[Records from a collection]
++++++++
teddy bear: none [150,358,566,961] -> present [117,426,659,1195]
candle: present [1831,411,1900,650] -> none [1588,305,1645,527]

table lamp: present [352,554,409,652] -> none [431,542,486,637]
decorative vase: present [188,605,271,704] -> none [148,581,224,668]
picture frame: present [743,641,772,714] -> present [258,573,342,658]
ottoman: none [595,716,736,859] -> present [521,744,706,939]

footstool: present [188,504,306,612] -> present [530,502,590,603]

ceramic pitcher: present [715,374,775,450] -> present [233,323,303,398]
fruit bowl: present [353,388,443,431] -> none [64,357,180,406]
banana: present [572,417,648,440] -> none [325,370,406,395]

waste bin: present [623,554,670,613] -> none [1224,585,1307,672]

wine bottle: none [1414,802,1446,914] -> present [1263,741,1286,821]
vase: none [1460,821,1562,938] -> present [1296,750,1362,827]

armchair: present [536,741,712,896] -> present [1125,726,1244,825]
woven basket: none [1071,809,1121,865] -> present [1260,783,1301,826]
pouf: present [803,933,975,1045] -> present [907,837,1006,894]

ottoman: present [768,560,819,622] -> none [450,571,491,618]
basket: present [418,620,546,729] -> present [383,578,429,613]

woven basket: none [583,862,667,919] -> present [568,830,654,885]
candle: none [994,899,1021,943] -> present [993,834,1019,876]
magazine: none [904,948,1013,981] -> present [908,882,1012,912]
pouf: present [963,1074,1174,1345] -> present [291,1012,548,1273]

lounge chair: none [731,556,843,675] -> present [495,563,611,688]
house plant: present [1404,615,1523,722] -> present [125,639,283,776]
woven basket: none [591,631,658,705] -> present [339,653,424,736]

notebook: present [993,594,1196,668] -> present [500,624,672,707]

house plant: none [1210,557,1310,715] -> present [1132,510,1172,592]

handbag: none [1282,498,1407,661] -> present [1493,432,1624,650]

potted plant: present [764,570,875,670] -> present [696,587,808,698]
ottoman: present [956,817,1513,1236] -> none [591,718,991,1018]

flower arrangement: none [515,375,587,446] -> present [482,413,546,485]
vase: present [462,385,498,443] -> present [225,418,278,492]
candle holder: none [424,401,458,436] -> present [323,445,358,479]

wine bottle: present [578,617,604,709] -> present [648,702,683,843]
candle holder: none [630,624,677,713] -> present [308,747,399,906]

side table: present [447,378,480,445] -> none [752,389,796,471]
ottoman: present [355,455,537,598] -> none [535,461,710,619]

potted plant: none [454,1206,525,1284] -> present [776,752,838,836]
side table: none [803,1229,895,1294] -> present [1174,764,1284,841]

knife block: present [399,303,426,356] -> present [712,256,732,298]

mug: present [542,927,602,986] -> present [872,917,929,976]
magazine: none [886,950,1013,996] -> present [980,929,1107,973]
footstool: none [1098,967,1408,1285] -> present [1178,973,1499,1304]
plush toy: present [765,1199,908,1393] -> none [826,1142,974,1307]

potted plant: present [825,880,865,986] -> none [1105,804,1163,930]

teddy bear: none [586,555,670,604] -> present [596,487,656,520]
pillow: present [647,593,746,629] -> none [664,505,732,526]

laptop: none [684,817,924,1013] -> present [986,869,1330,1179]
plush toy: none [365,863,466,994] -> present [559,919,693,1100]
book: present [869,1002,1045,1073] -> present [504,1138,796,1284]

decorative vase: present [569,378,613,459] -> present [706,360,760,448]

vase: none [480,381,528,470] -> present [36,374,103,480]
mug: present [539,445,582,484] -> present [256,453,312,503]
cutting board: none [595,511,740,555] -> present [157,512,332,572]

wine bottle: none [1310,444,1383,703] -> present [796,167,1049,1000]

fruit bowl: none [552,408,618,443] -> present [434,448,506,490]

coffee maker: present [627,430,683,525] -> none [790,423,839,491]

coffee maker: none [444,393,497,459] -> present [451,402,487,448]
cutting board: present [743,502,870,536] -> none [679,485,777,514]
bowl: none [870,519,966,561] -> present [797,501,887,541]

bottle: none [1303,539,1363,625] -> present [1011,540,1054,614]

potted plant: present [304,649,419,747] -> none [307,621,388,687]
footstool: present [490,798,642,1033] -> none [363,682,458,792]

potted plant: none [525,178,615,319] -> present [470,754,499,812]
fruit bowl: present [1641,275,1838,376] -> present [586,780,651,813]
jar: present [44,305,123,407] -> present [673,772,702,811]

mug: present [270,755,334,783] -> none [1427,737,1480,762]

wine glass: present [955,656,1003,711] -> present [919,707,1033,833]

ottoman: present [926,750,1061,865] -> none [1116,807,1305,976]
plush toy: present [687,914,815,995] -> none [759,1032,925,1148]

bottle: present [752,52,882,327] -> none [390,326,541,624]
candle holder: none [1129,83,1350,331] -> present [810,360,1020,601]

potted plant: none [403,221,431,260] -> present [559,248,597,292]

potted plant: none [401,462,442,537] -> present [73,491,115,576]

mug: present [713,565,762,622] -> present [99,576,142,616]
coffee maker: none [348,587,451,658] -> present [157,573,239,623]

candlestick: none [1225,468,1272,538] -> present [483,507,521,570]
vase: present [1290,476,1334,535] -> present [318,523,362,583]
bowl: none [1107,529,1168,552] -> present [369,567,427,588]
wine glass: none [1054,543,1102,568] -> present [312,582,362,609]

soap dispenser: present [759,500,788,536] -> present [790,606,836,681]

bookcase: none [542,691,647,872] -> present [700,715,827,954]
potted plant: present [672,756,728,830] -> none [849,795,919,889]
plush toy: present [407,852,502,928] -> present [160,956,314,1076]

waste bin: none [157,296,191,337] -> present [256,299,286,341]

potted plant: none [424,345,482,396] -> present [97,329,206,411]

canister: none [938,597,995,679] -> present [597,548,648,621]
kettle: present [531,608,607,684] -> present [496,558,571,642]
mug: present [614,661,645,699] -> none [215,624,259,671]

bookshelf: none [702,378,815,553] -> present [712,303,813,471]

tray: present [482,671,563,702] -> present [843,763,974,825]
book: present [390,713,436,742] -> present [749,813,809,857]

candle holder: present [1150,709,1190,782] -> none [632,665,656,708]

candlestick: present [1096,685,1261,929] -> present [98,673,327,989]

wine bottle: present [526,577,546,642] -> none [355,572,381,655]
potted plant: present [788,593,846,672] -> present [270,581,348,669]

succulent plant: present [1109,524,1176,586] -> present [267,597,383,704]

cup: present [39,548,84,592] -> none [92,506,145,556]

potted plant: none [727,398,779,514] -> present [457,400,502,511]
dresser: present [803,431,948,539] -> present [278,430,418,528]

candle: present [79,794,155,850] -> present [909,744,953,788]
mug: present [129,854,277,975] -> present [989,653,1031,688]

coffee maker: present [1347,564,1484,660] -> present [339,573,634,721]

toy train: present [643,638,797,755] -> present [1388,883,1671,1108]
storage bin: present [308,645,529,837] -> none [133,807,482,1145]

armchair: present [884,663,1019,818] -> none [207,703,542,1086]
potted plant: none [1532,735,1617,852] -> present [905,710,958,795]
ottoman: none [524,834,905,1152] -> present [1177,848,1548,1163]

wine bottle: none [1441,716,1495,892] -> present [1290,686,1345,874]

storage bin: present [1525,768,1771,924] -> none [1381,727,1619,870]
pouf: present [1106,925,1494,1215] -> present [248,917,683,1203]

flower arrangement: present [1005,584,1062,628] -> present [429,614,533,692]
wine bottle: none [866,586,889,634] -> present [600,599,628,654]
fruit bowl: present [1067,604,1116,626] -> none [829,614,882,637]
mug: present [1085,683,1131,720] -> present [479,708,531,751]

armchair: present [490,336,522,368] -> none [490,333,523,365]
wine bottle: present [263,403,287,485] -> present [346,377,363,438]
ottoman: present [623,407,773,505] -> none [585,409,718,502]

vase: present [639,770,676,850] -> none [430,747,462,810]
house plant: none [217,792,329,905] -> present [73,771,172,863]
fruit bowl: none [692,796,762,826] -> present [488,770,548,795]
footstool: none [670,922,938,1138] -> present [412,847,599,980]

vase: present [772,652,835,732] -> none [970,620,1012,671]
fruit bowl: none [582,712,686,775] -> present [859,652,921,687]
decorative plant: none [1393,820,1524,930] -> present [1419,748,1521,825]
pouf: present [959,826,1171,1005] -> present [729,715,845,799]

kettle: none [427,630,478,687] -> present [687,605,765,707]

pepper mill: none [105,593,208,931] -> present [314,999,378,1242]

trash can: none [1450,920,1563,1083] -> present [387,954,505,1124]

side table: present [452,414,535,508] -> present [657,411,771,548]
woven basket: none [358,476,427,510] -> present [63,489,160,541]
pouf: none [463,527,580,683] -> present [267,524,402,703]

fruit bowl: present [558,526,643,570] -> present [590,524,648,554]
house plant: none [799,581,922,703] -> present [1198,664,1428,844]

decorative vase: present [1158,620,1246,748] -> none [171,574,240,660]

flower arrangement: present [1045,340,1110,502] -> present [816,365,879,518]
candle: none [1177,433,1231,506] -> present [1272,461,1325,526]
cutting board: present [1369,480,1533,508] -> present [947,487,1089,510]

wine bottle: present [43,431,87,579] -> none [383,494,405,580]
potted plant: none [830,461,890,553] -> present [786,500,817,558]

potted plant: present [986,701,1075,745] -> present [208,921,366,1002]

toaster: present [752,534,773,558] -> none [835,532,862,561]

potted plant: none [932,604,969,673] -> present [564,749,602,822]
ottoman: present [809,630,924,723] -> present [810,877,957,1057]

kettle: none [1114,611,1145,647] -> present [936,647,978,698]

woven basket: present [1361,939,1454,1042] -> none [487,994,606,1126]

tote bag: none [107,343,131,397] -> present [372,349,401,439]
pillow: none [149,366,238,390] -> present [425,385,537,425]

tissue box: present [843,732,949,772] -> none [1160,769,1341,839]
++++++++
In the data above, start at the line that has "footstool: present [490,798,642,1033]", stop after the line that has "candlestick: none [1225,468,1272,538]", and print every line in between exactly as it stands.

footstool: present [490,798,642,1033] -> none [363,682,458,792]

potted plant: none [525,178,615,319] -> present [470,754,499,812]
fruit bowl: present [1641,275,1838,376] -> present [586,780,651,813]
jar: present [44,305,123,407] -> present [673,772,702,811]

mug: present [270,755,334,783] -> none [1427,737,1480,762]

wine glass: present [955,656,1003,711] -> present [919,707,1033,833]

ottoman: present [926,750,1061,865] -> none [1116,807,1305,976]
plush toy: present [687,914,815,995] -> none [759,1032,925,1148]

bottle: present [752,52,882,327] -> none [390,326,541,624]
candle holder: none [1129,83,1350,331] -> present [810,360,1020,601]

potted plant: none [403,221,431,260] -> present [559,248,597,292]

potted plant: none [401,462,442,537] -> present [73,491,115,576]

mug: present [713,565,762,622] -> present [99,576,142,616]
coffee maker: none [348,587,451,658] -> present [157,573,239,623]

candlestick: none [1225,468,1272,538] -> present [483,507,521,570]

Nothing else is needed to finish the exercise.